提供された抜粋

====

国鉄DD11形ディーゼル機関車
DD11形ディーゼル機関車(DD11がたディーゼルきかんしゃ)は、日本国有鉄道(国鉄)の入換用液体式ディーゼル機関車。
気動車用のディーゼルエンジンを使用し、液体変速機を採用した国鉄初の液体式ディーゼル機関車である。
1954年(昭和29年)に1次型が3両(1 - 3、製造番号2731 - 2733)、1957年(昭和32年)に2次型が6両(4 - 9、製造番号2759、2760、2766 - 2769)[1]、いずれも汽車製造により製造されており、1次型と2次型では細部の構造が異なっている。
概要
[編集]当時生産されていたキハ10系気動車と同じDMH17B形ディーゼルエンジン(160ps/1,500rpm)とTC-2形・DF115形液体変速機を2セット装備し、部品の標準化による製造費・保守費の軽減を図った。また動力伝達には、動輪2輪ずつを蒸気機関車のように連結棒で結んだロッド軸駆動方式を採用している。
車体設計は、当時汽車製造が地方私鉄などに納入していた小型ディーゼル機関車のそれを基本としており[2]、運転台を中央に置いて前後にエンジンや冷却装置等を搭載したボンネットで挟む、凸型のレイアウトとされた。
このレイアウトは、機関整備や入換運用等にメリットがあったことからDD13形に継承され、さらにはより大型の本線用機関車であるDD51形にも継承された。
1次型は、ローカル線での貨物輸送にも使用することを考慮したため、重連総括制御が可能だが、2次型は、専ら入換用として設計されたため、重連総括制御は省略され、代わりに動力逆転装置が追加された。
運用
[編集]1次型は当初、戦後復活が計画されていた[3]、白棚線(当時休止中)で使用することを目的としてキハ10000形の試作車グループと同時進行で設計製造された。160PS×2というスペックは、国鉄の制式機関車としては本線用としても入換用としてもあまりに非力な水準であったが、戦時中に不要不急線として一旦撤去され、戦後復活が検討された際も、地方小私鉄並みの輸送需要と予想された白棚線の実態に合わせて計画されたものであった。ところが、採算面の問題から白棚線が鉄道としての復活を断念し、国鉄自動車専用道として整備されることになったため、既に3両が製造されていた本形式はキハ10000形と共に別の使途を探す必要に迫られた。
とはいえ2両重連でC12形蒸気機関車1両程度の出力しか出せない本形式は、通常の駅構内入換用としても非力に過ぎて実用上問題があった。このため当初は在日米軍基地や海上自衛隊基地などに隣接した機関区・気動車区に配置され、弾薬庫や燃料関連施設などの蒸気機関車の使用が困難な火気厳禁区域での入換に用いられた。初期に配属されたのは国府津機関区久里浜支区(横須賀軍港)、室蘭機関区(千歳飛行場)、広島第一機関区(岩国飛行場)、吉塚機関区竹下支区→竹下気動車区(板付飛行場)、早岐機関区(佐世保軍港)等である。
1978年(昭和53年)までに全車国鉄から除籍されたが、廃車後、その多くが専用線などに払い下げられた[4]。

====

提供された一覧
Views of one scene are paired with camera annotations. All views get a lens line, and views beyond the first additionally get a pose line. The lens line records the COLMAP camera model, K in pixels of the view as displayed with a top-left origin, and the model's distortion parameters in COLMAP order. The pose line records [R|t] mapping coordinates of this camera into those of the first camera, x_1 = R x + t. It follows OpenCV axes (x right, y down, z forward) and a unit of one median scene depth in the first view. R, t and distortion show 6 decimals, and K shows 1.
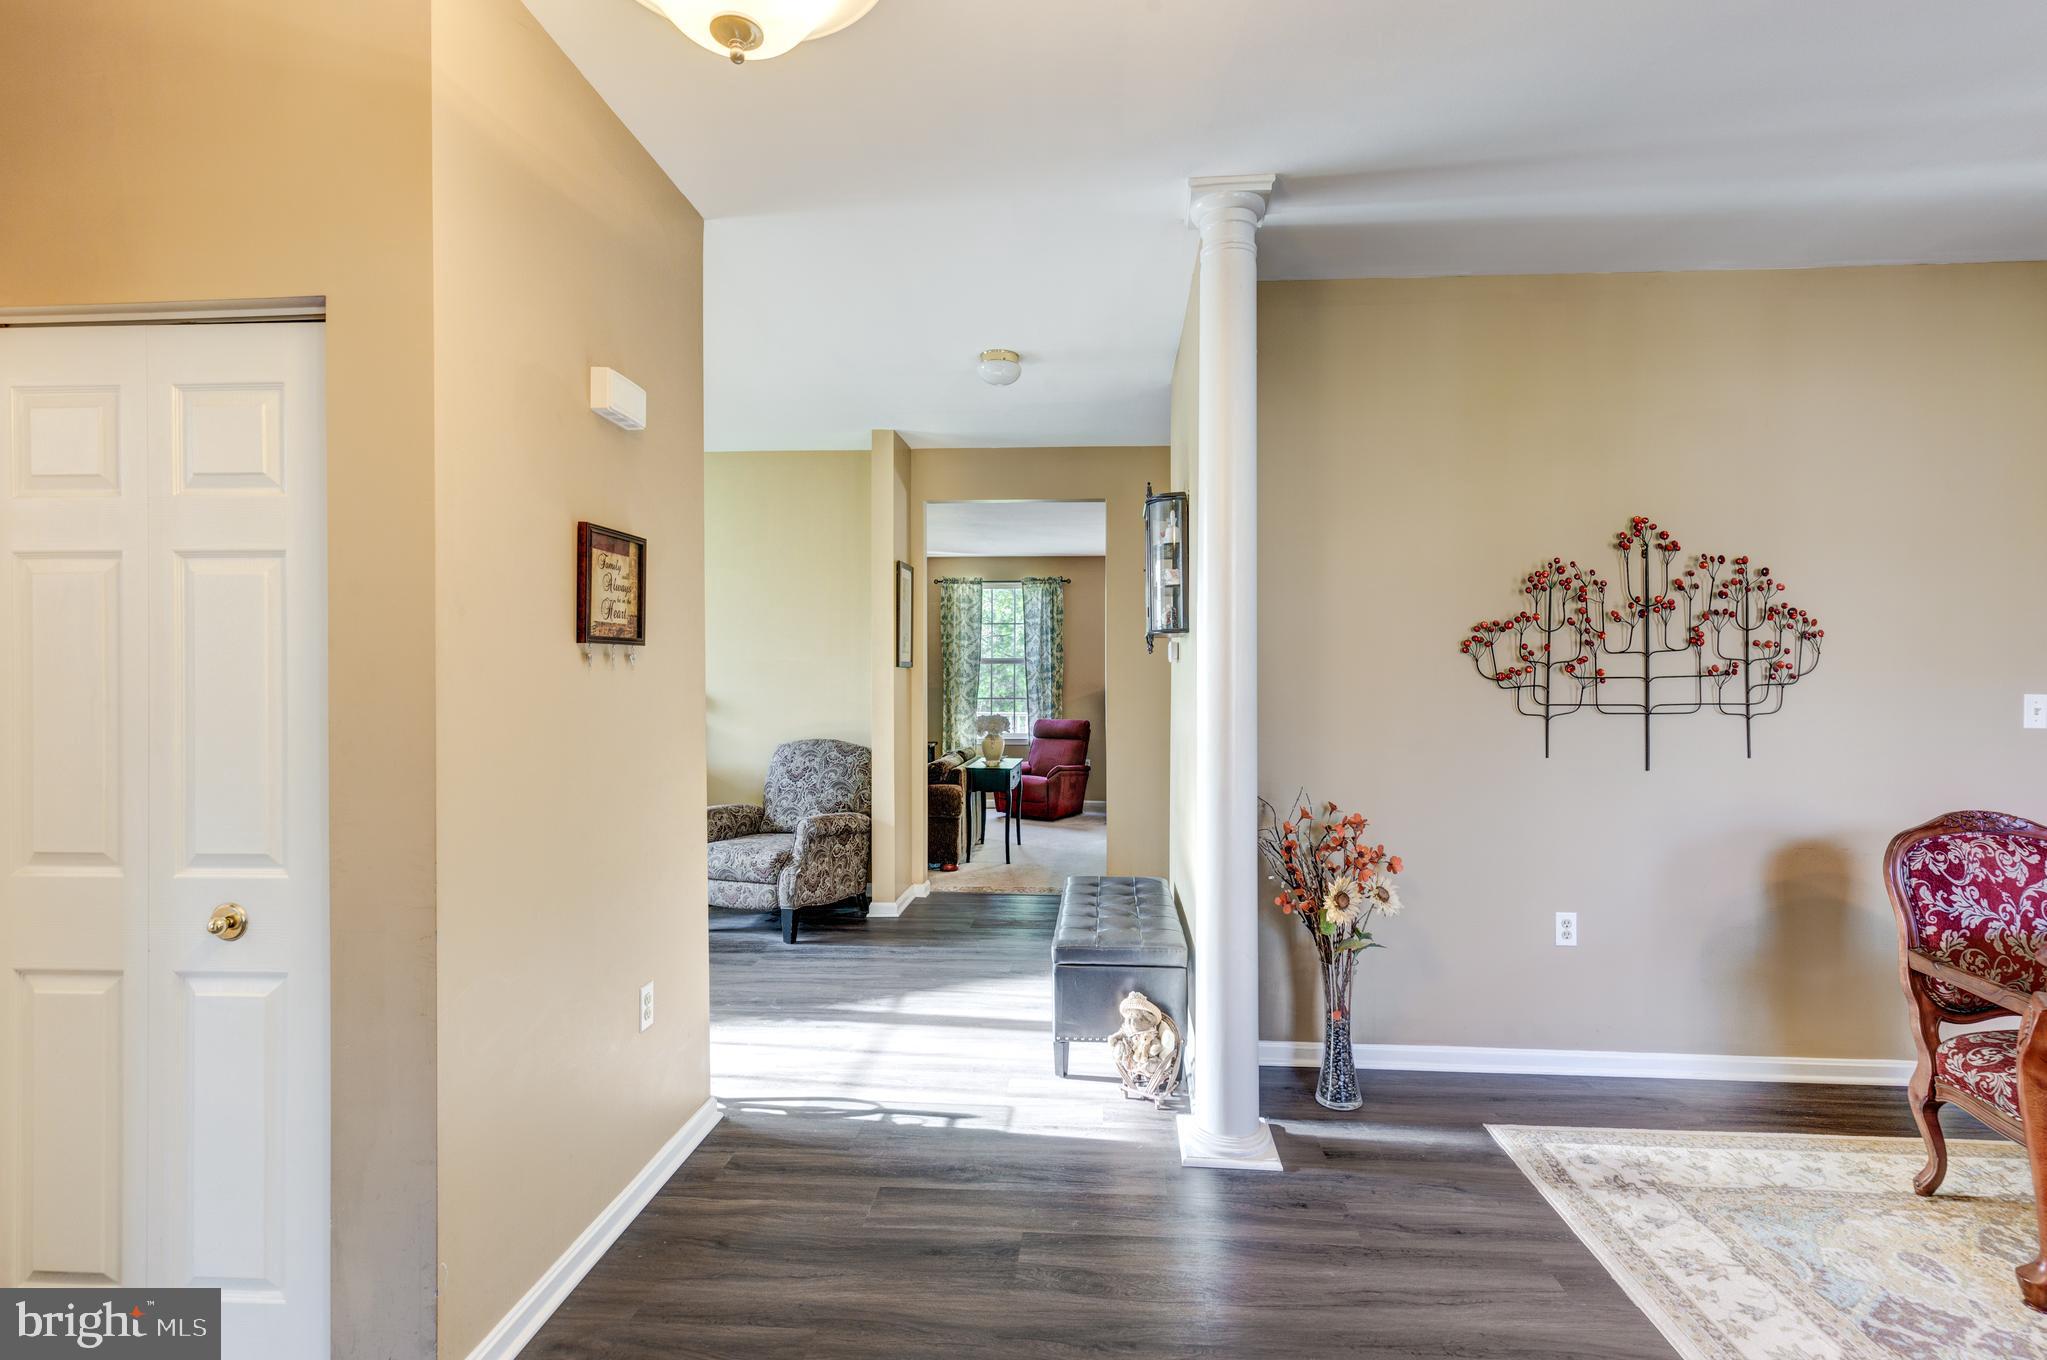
lens RADIAL K [[928.3, 0, 1038.4], [0, 928.3, 683.6], [0, 0, 1]] dist [-0.000179, 0.000087]
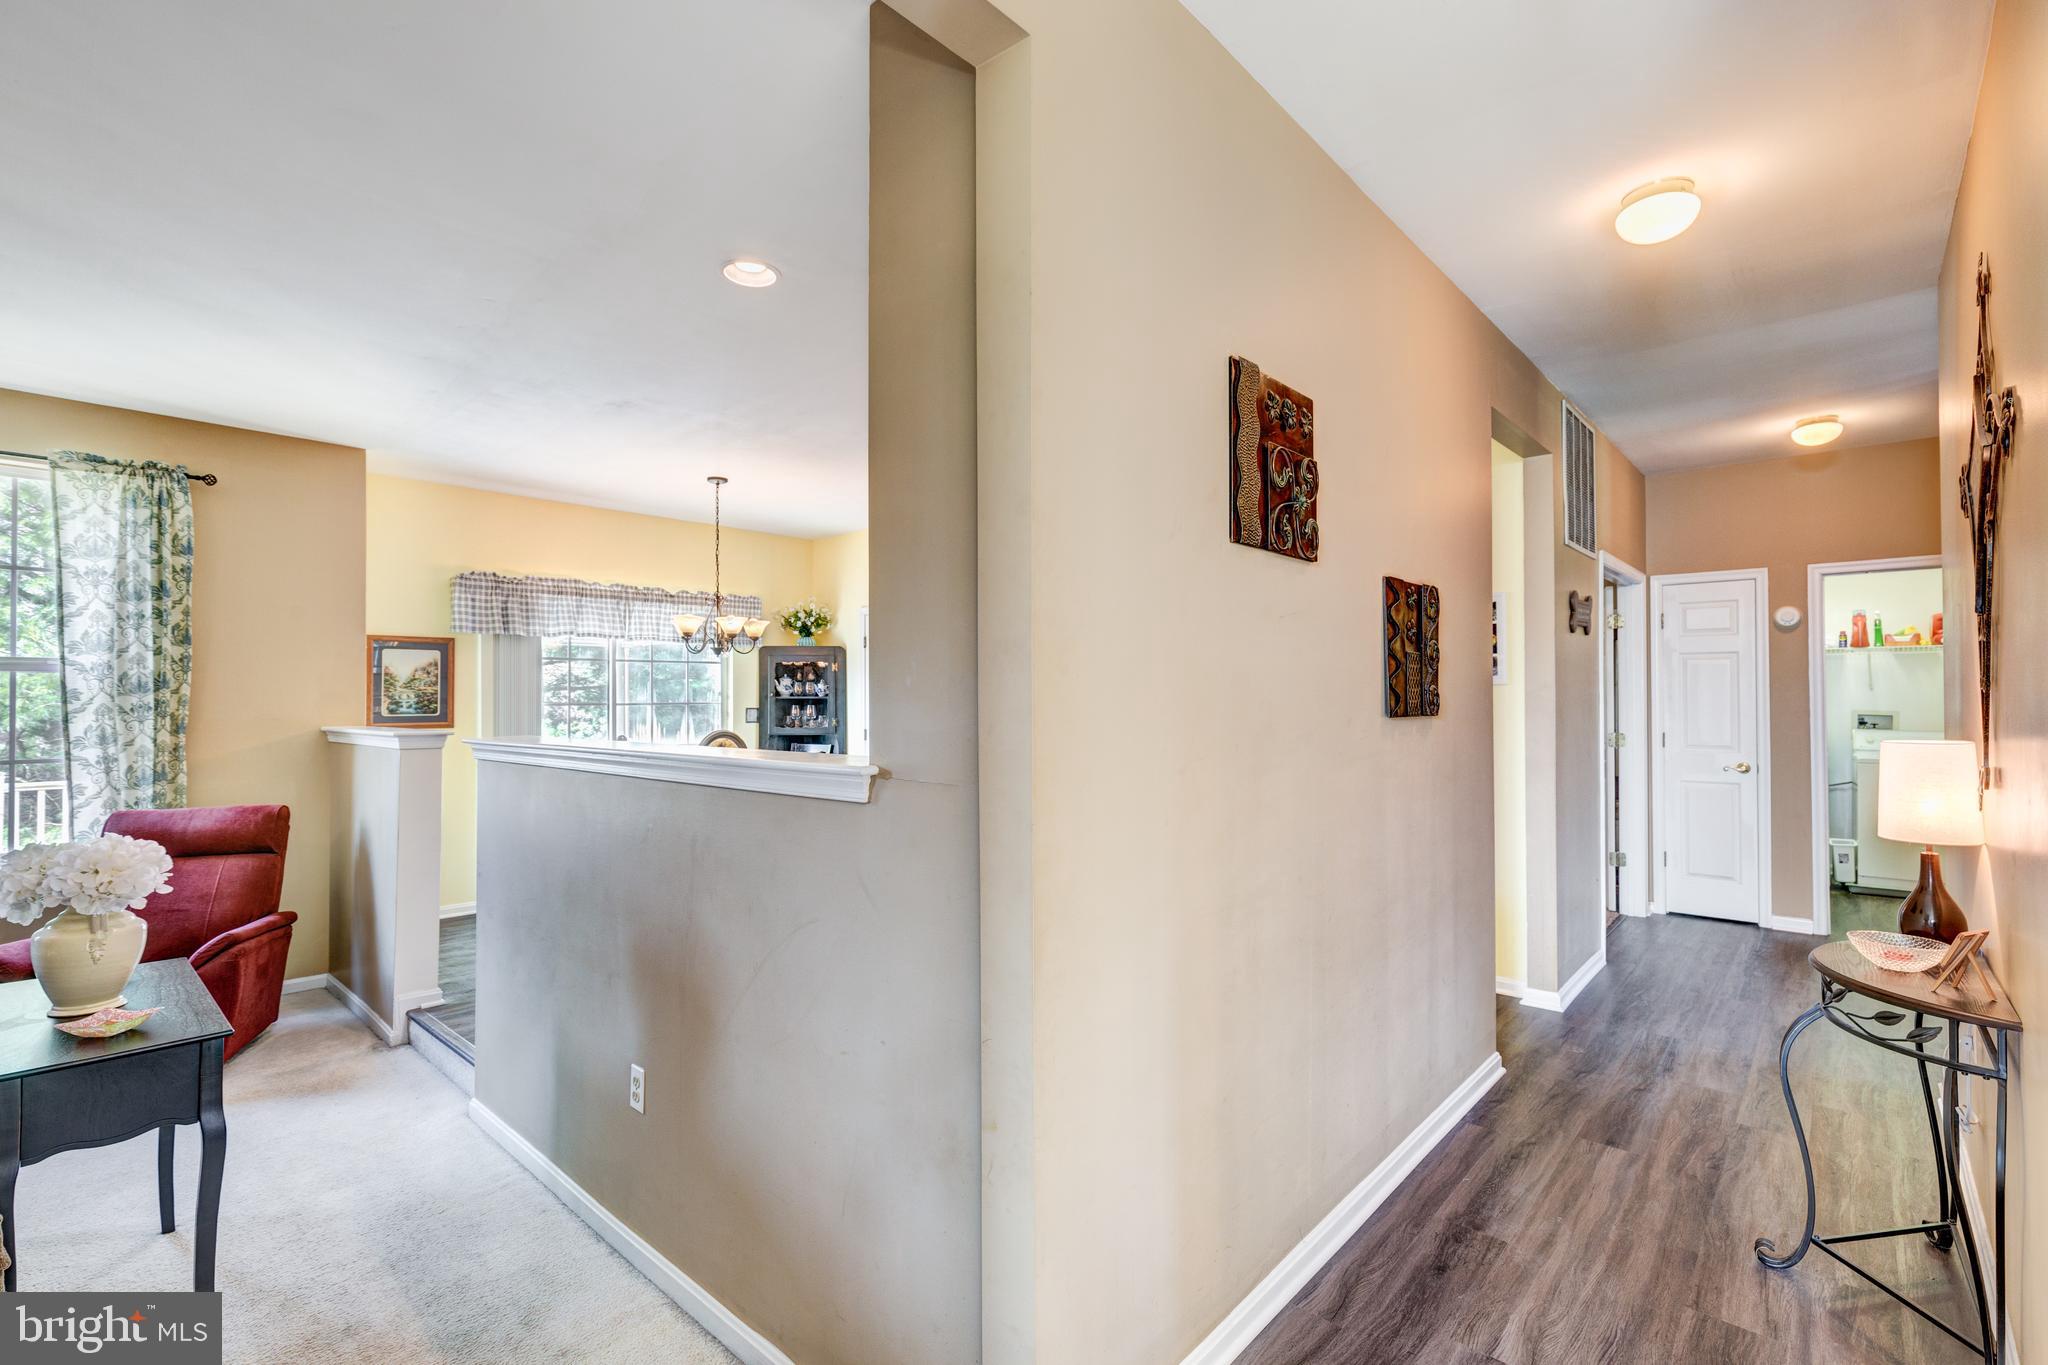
lens RADIAL K [[928.7, 0, 1038.9], [0, 928.7, 686.1], [0, 0, 1]] dist [-0.000179, 0.000087]
pose [[0.599496, 0.005451, 0.800360, -0.079963], [0.002986, 0.999955, -0.009047, -0.010600], [-0.800373, 0.007814, 0.599452, 0.439116]]
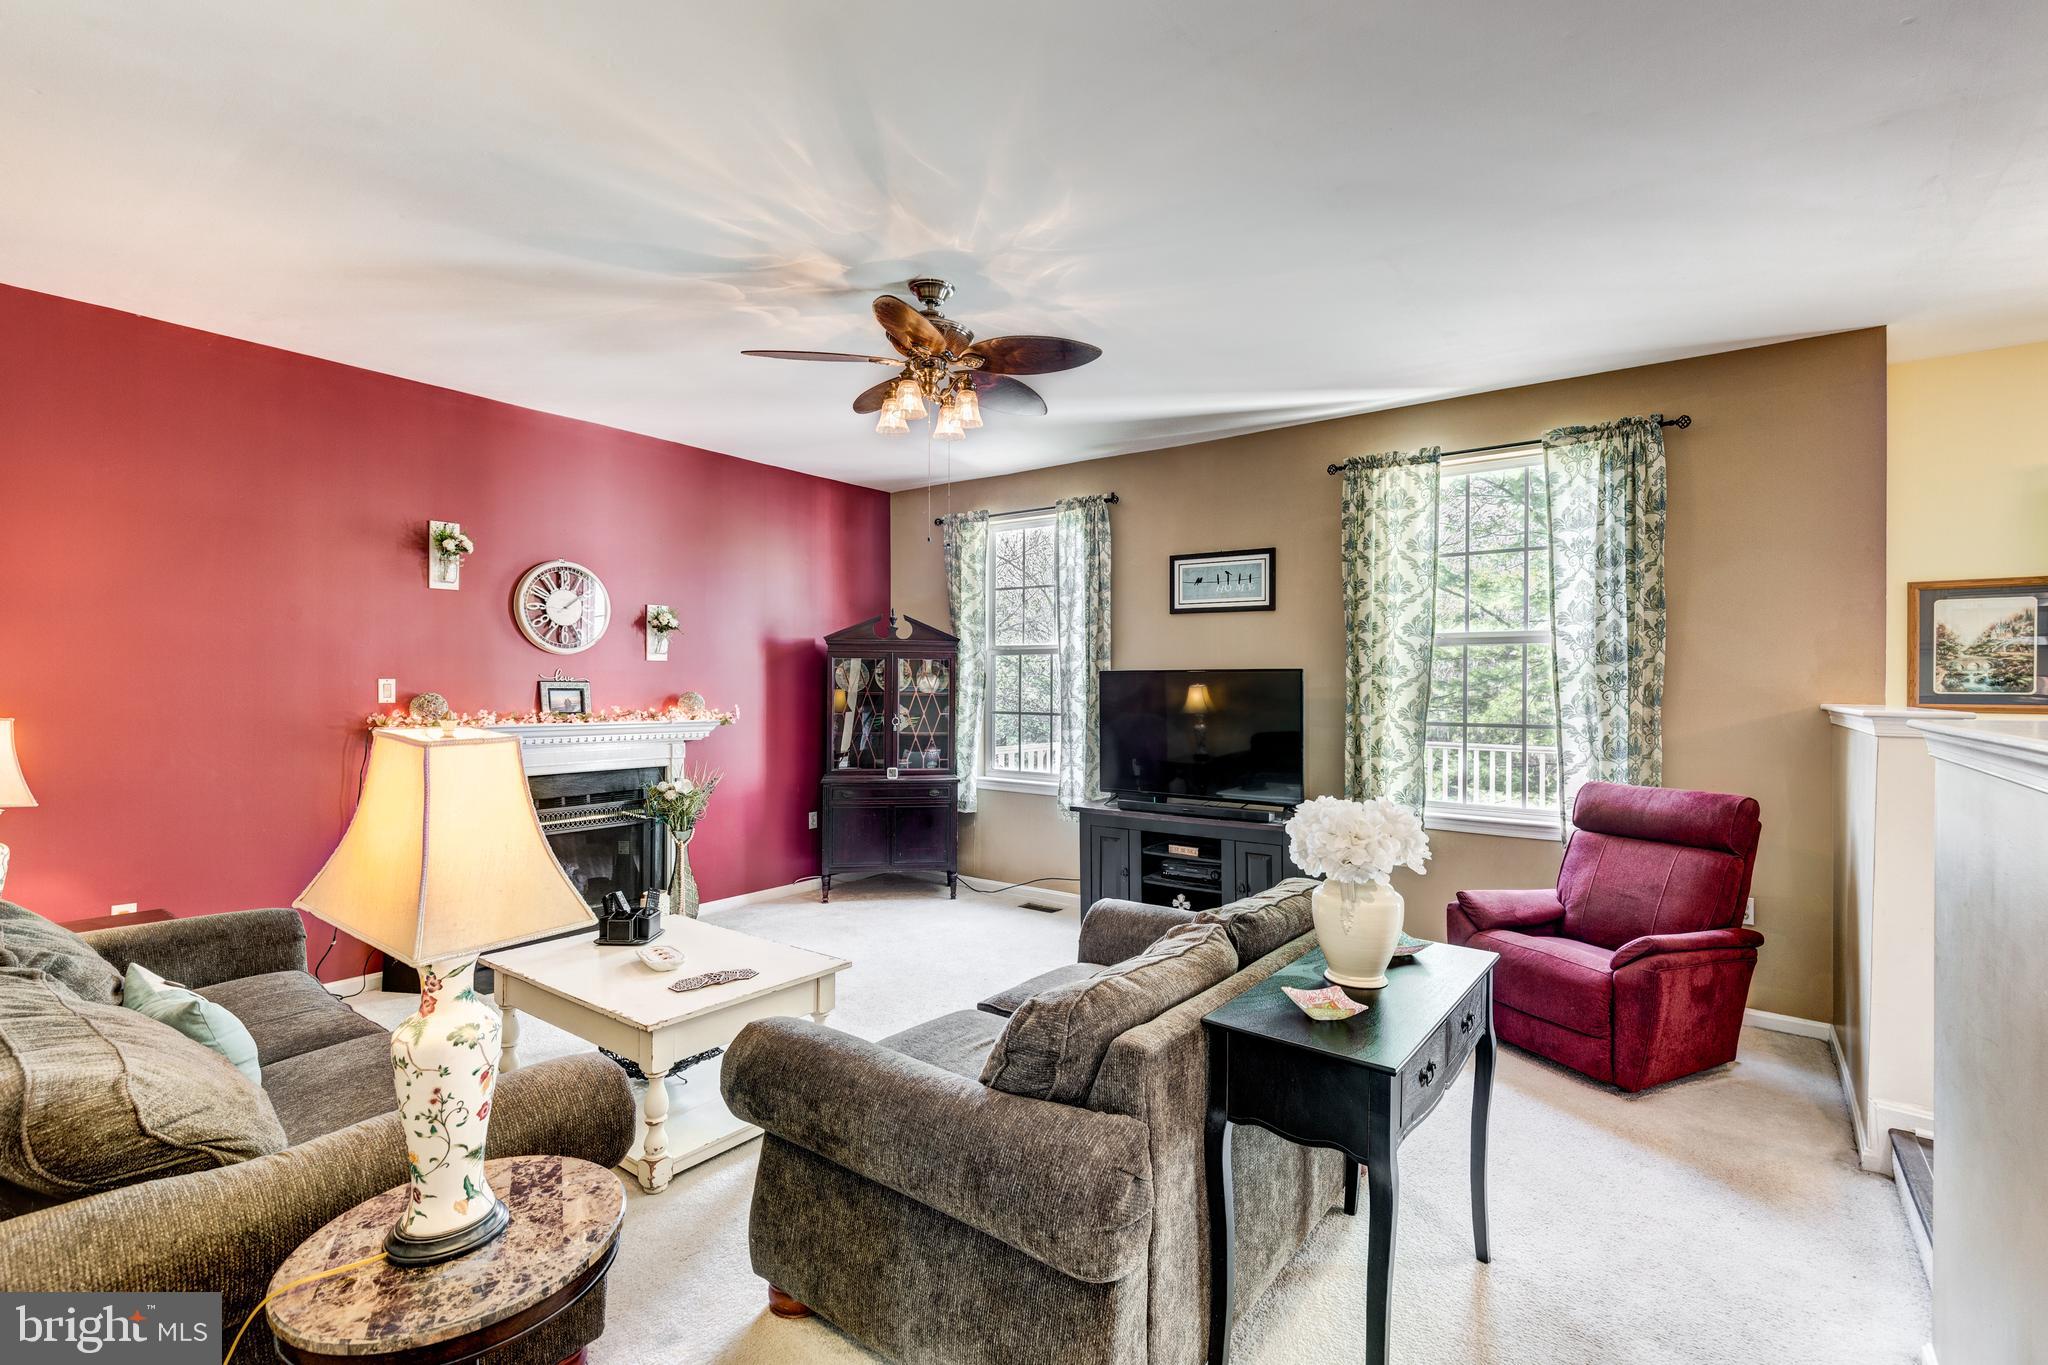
lens RADIAL K [[906.7, 0, 1027.9], [0, 906.7, 684.8], [0, 0, 1]] dist [0.000491, 0.000196]
pose [[0.840481, 0.003896, -0.541826, 0.008295], [-0.002556, 0.999992, 0.003225, -0.003323], [0.541834, -0.001326, 0.840484, 0.541483]]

====

課題の条件
DD11形ディーゼル機関車の抜粋のうち、「1954年(昭和29年)に1次型が3両(1 - 3、製造番号2731」から「ネットで挟む、凸型のレイアウトとされた。」まで（末尾の語句も含む）を一字一句違えずに書き写してください。

結果は以下
1954年(昭和29年)に1次型が3両(1 - 3、製造番号2731 - 2733)、1957年(昭和32年)に2次型が6両(4 - 9、製造番号2759、2760、2766 - 2769)[1]、いずれも汽車製造により製造されており、1次型と2次型では細部の構造が異なっている。
概要
[編集]当時生産されていたキハ10系気動車と同じDMH17B形ディーゼルエンジン(160ps/1,500rpm)とTC-2形・DF115形液体変速機を2セット装備し、部品の標準化による製造費・保守費の軽減を図った。また動力伝達には、動輪2輪ずつを蒸気機関車のように連結棒で結んだロッド軸駆動方式を採用している。
車体設計は、当時汽車製造が地方私鉄などに納入していた小型ディーゼル機関車のそれを基本としており[2]、運転台を中央に置いて前後にエンジンや冷却装置等を搭載したボンネットで挟む、凸型のレイアウトとされた。